» **Passage for review**
CPU type AuthenticAMD AMD FX(tm)-9370 Eight-Core Processor [Family 21 Model 2 Stepping 0]
....
Large CPU utilization work units that were using 78-84% CPU per work unit were removed from this list. Those had excessive run and cpu times as well
Hi Zalster,
I appreciate it that you are willing to contribute results but when you say you are deliberately leaving out results because they had excessive times, that makes your report rather useless. For that reason, I've moved both posts here to the DISCUSSION thread.
The whole point is that we expect the beta app to have quite a range of crunch times for exactly the reasons that Heinz-Bernd explained so clearly to us.
It would be great if you repost your results with a sample size of around 30 and without leaving out any 'inconvenient' values. The whole point is to document the variability and give people a clear idea of the highs and lows over a decent sample size and not just some relatively meaningless idea of the 'better' values. Also don't chop and change your GPU utilization factor without clearly indicating this. The best thing would be to make a separate post of the results each time you change.

» **Data segment**
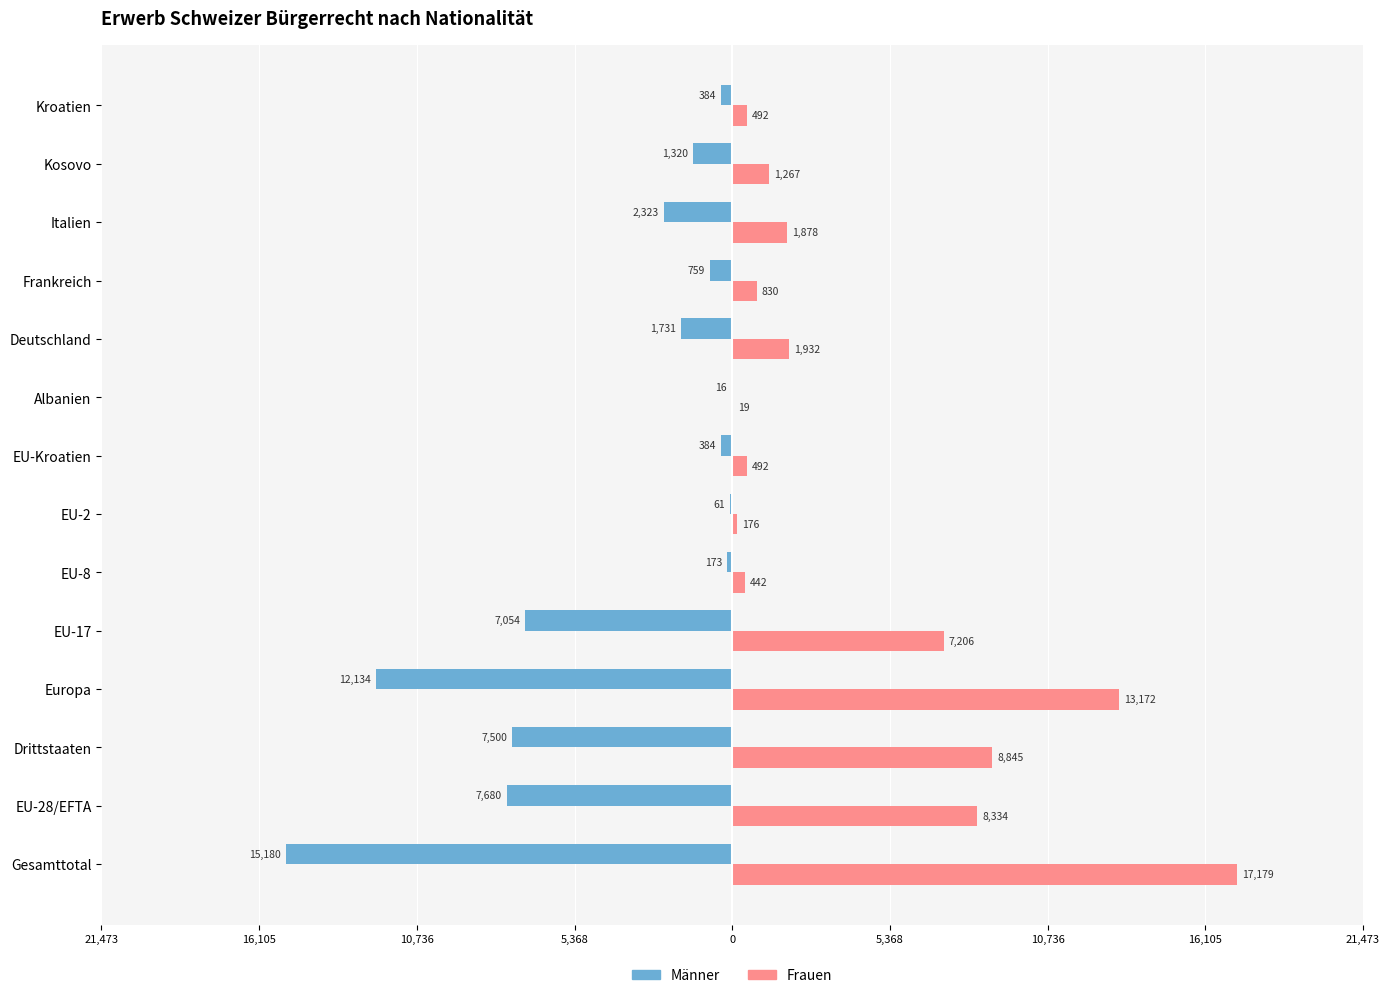

What are all the series names shown in the legend?

Männer, Frauen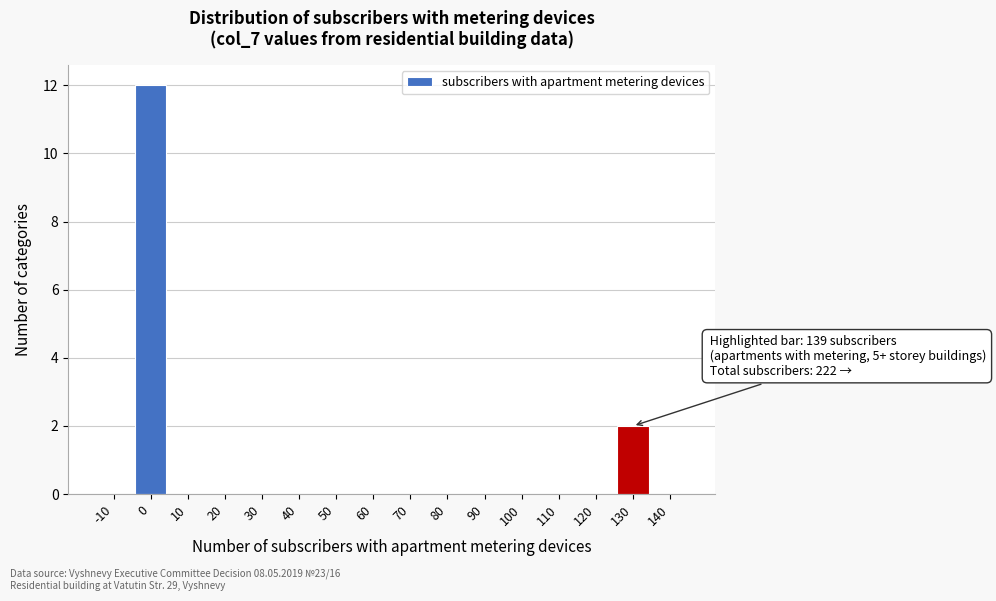

What is the maximum value shown in the chart?

12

» **Tasks and exercises**
1. In the forum thread about crunch times, what sample size is requested for the reposted results?
2. Copy the forum thread from "It would be" to "time you change.", renaming "sample size" as "batch size" throughout.
The material comes from a different source than the forum thread.

» **Answer set**
1. A sample size of around 30.

2.
It would be great if you repost your results with a batch size of around 30 and without leaving out any 'inconvenient' values. The whole point is to document the variability and give people a clear idea of the highs and lows over a decent batch size and not just some relatively meaningless idea of the 'better' values. Also don't chop and change your GPU utilization factor without clearly indicating this. The best thing would be to make a separate post of the results each time you change.